Monday, November 30, 2009

Hush the Rush


Madonna and Piglet

People talk about the Christmas Rush, and they're not talking about the rush of warm feeling that descend during Advent (the four weeks prior to Christmas), but the hurried tension that descends as we try to perfect the holiday.  It could be the Halloween Rush, or the Fourth of July Rush, but it's not.  It's the Christmas Rush.  All those other holidays last but a day - but the Christmas season is prolonged. Why are we hurrying?  If Christmas is a long, and supposedly wonderful time in which to dwell, why are we racing through?

My favorite part of a children's book called Charlotte's Web is the chapter in which Wilbur learns his fate is the slaughterhouse (no that's not my favorite part - but it's coming).  Wilbur decides to escape the barnyard, egged-on by a giddy goose.  Said Goose yells contradictory commands in such rapid succession that Wilbur exhausts himself by running from end to end of the barnyard, until he collapses in exhaustion, still discouraged at his fate.  It is then that the quiet voice of Charlotte, the benevolent spider interrupts his depression, a very small voice of wisdom in the chaos.

We hurry our way through Advent and Christmas because we are listening to the giddy goose, rather than a still, small voice of wisdom.  Every year, amongst the hype and conflicting messages our we forget resolutions from the year before.  Every year our overflowing hearts wish to perfect our responses to good intentions, until we can no longer figure a way out of the barnyard, so to speak.

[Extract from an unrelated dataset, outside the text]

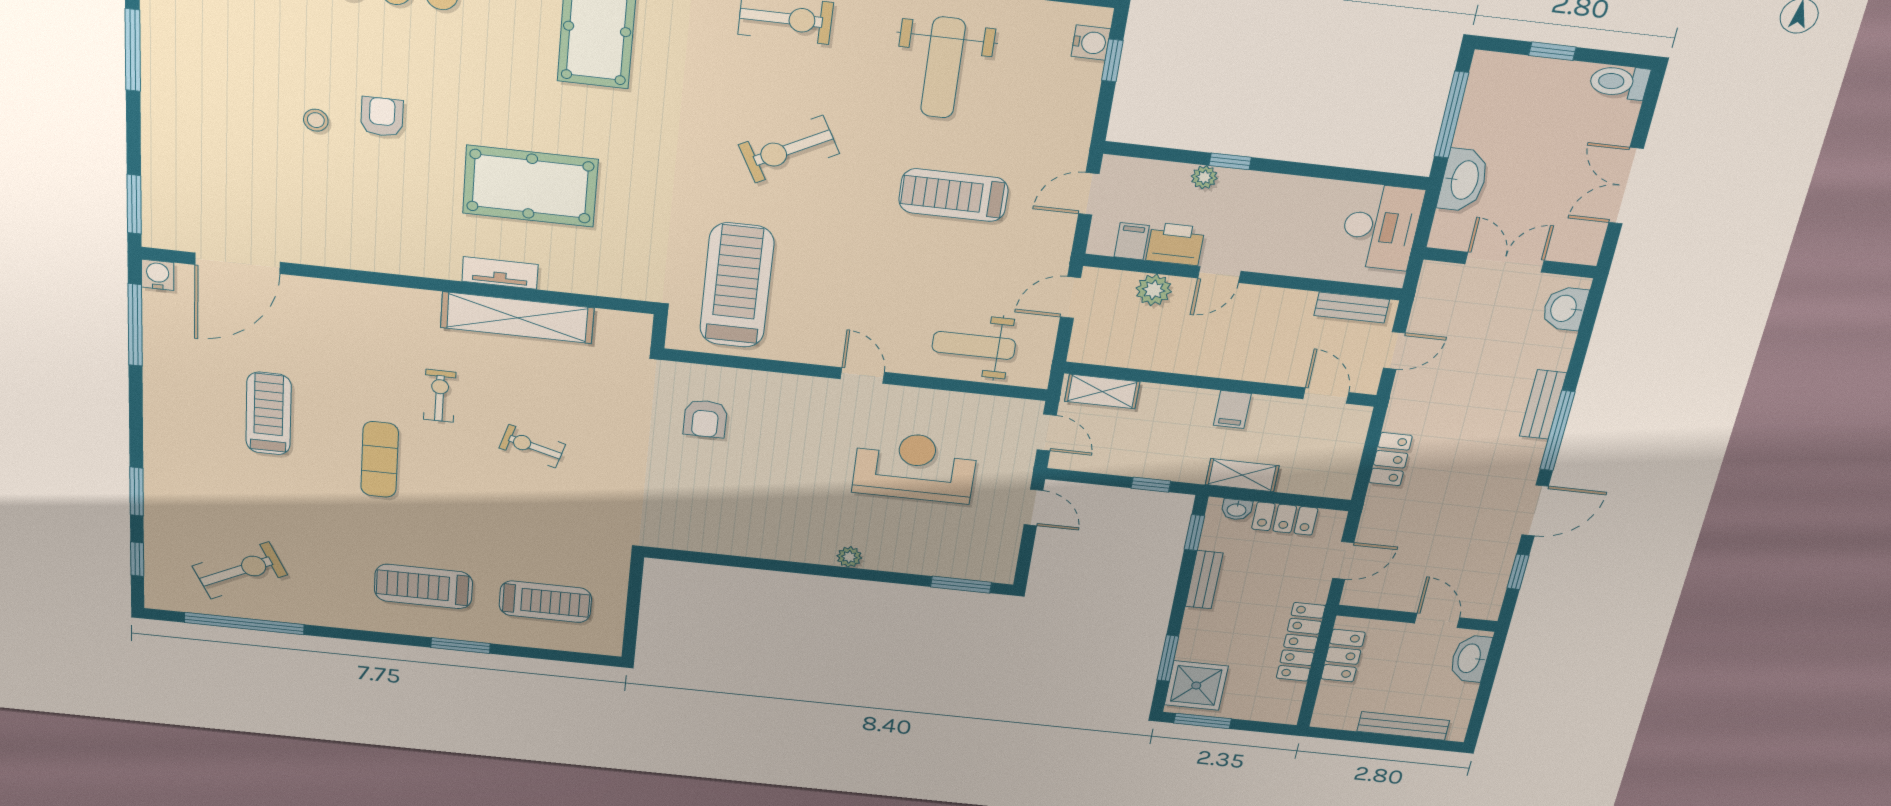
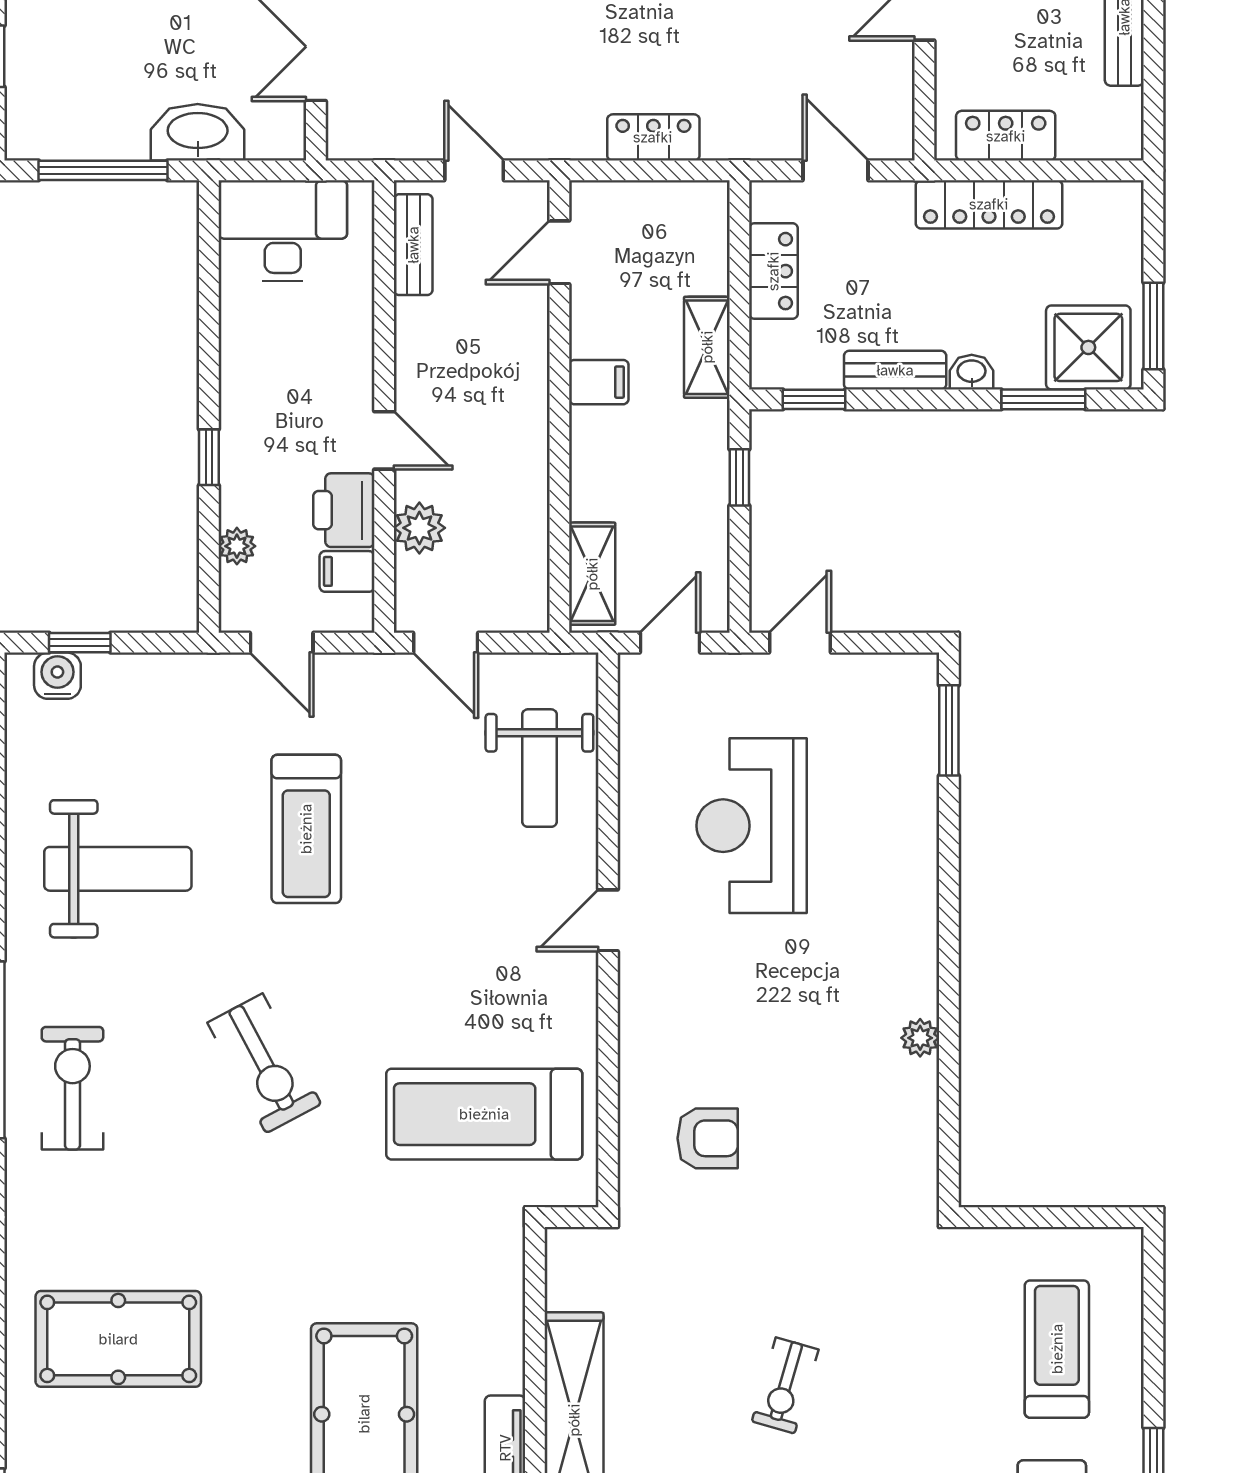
plant: (1204, 177) -> (237, 546), moved
washbasin: (1237, 510) -> (972, 372), moved, turned -90
plant: (849, 557) -> (920, 1038), moved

In Charlotte's Web, the wise spider saves the day through weaving a silent message in her web: "some pig."  Those two words would hardly seem like the master plan that would insure long life and safety to a creature destined to end up as dinner - but it works.  As a child I believed Charlotte's plan would save Wilbur, because I immediately trusted her completely (rather amazing because I feared spiders).  I trusted her quiet voice, her confidence and her love for Wilbur.

Can I give myself a bit of advice?   May I suggest that to approach the holiday season with humble quietness, confidence and love might be the way to hush the rush?  There are too many suggestions "out there" on which way to run one's life, which way to honor our traditions, which way to show love and appreciation, which way to gather and celebrate.  Within each person there is "some pig" - sufficient to his or herself and independent of these directives.  That amazing sufficiency is grace.  Being enough is what saves Wilbur's life.

How do I hear the sane voice within that reminds me I am enough?  In the hush.  Winter is a good place to find quiet: the rain turning to snowy silence as it falls - the crunch of leaves as I walk a forest of deep evergreens - the quieter music never played in malls - the sound of my own beating heart as I find the pillow, and release into sleep. The heartbeat reminds me my days on earth are preciously numbered.

"Hush the rush," I say to myself, "give yourself this gift.  Remind yourself that you - your loved ones - everyone around you - we are enough.   One-at-a-time, things can be done to bring you and others joy.  All things at once cannot be done - and will not bring joy.  Let go of the things that slip through the cracks, the things that will never be because of what is, what is not, what might never be. Grieve in quiet the losses and loneliness because they are true. And celebrate the small successes, the day to day companionships that are medicine for the heart."

There will always be plenty of good things, not all at once, but as they come.  I'm having an Advent, not an Event.